ART-AI Student, Scott Wellington, has recently had his research showcased in the media. His research, which was featured on BBC Points West, focuses on a gaming headset that allows people with speech loss talk again using their thoughts.
Many people who have suffered speech loss, through conditions such as Motor Neurone Disease or stroke, currently use predictive text-to-speech systems to communicate.
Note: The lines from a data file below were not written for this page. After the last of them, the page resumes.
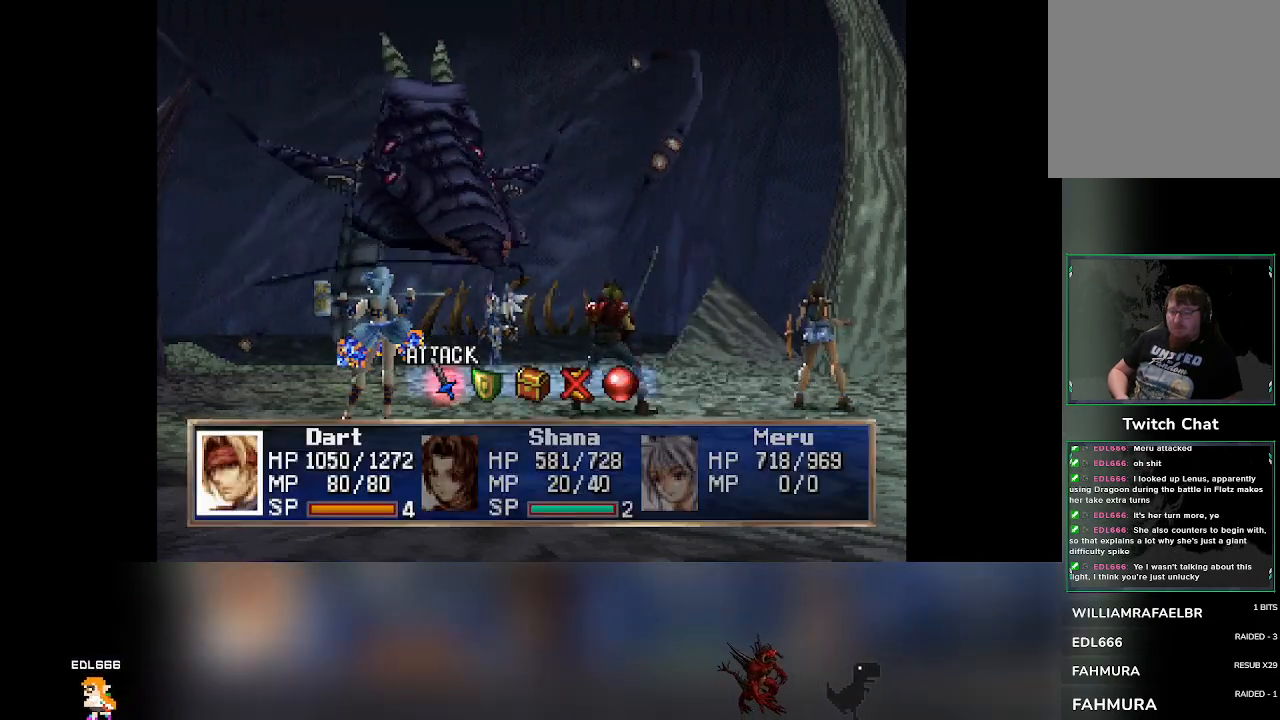
Gameplay with a controller (PlayStation layout); each line is a JSON object with the inputs held at the frame after it (dt_ms = milliseconds from this image to that frame). "events" lists button and stick changes between this image and that frame as [ms after this image, input, new state], when the widget could be followed in between. Not read: L3 R3 right_stick.
{"dt_ms": 500, "buttons": [], "left_stick": "center", "events": [[150, "DPAD_RIGHT", "down"], [200, "DPAD_RIGHT", "up"], [267, "CROSS", "down"], [500, "CROSS", "up"]]}
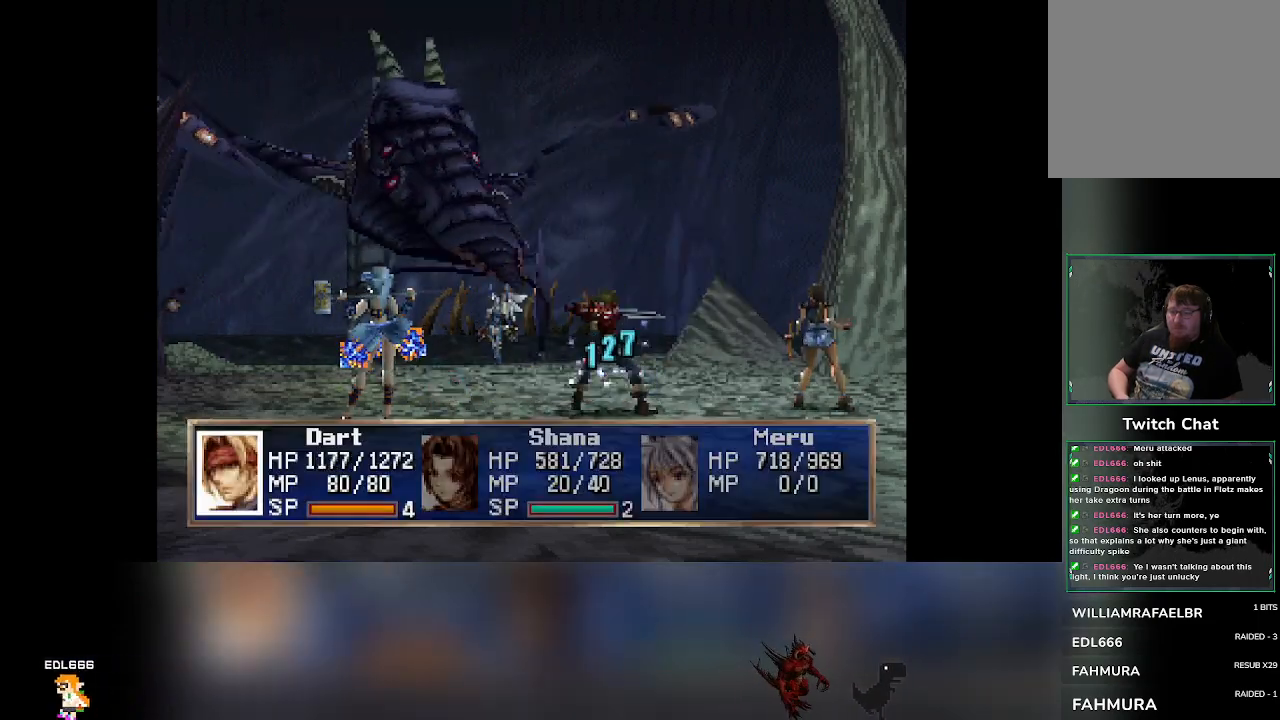
{"dt_ms": 500, "buttons": [], "left_stick": "center", "events": []}
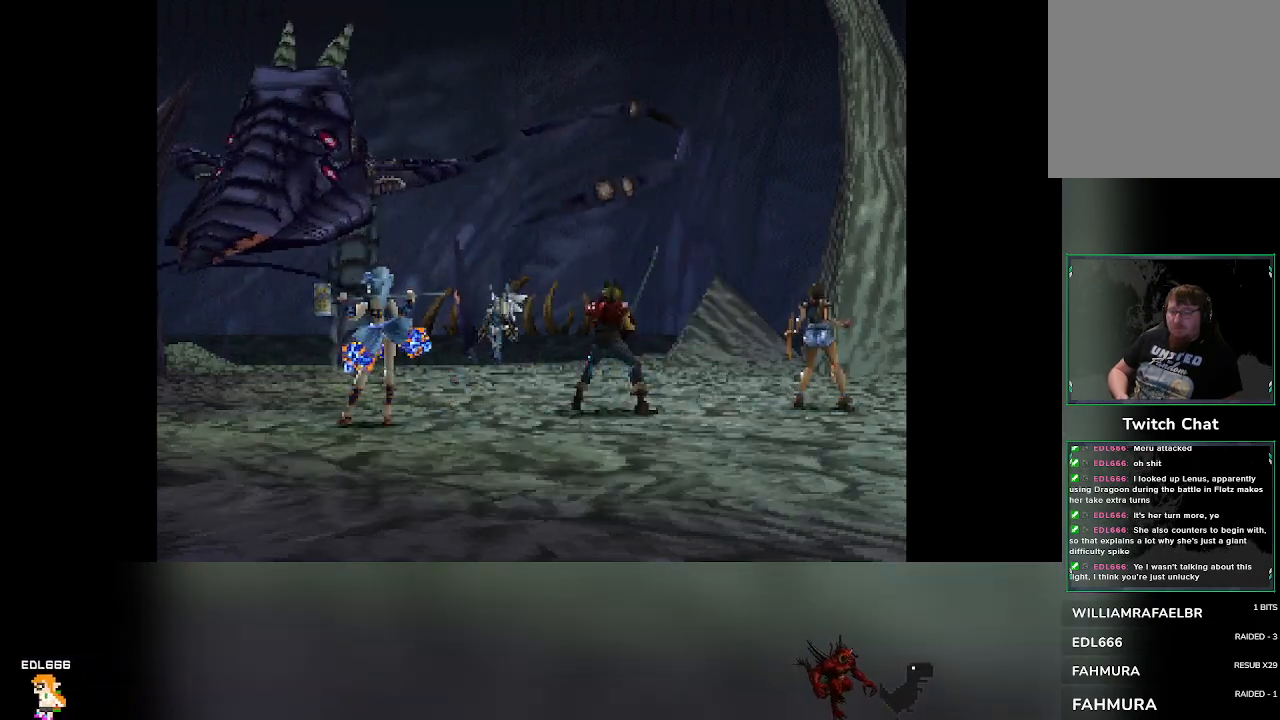
{"dt_ms": 500, "buttons": [], "left_stick": "center", "events": []}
However these systems are very slow and frustrating to use (around 10 words per minute).
Researchers are now investigating whether a commercially available gaming headset can be used to monitor brainwaves to produce speech so that users can control a speech device by simply imagining saying a word.
The headset uses an EEG (electroencephalography) system to detect brainwaves; these are processed by a computer that uses neural networks and deep learning to identify speech from all the other thoughts of the user.
So far, the system can detect up to 16 isolated English phonemes, or spoken sounds, and works to a comparable accuracy to bulky and expensive research-grade EEG machines.
Scott Wellington, now a PhD researcher at the University of Bath, started on the project whilst working at SpeakUnique, along with colleagues at the University of Edinburgh.
He’s now continuing his research at the University of Bath’s Centre for Doctoral Training in Accountable, Responsible and Transparent AI.
Scott and his collaborators previously developed a synthetic voice for rugby player Rob Burrow, who is losing his ability to speak due to Motor Neurone Disease (MND). They took data from Rob’s previous media appearances, including pitch-side interviews, and used cutting edge machine learning to recreate his voice synthetically.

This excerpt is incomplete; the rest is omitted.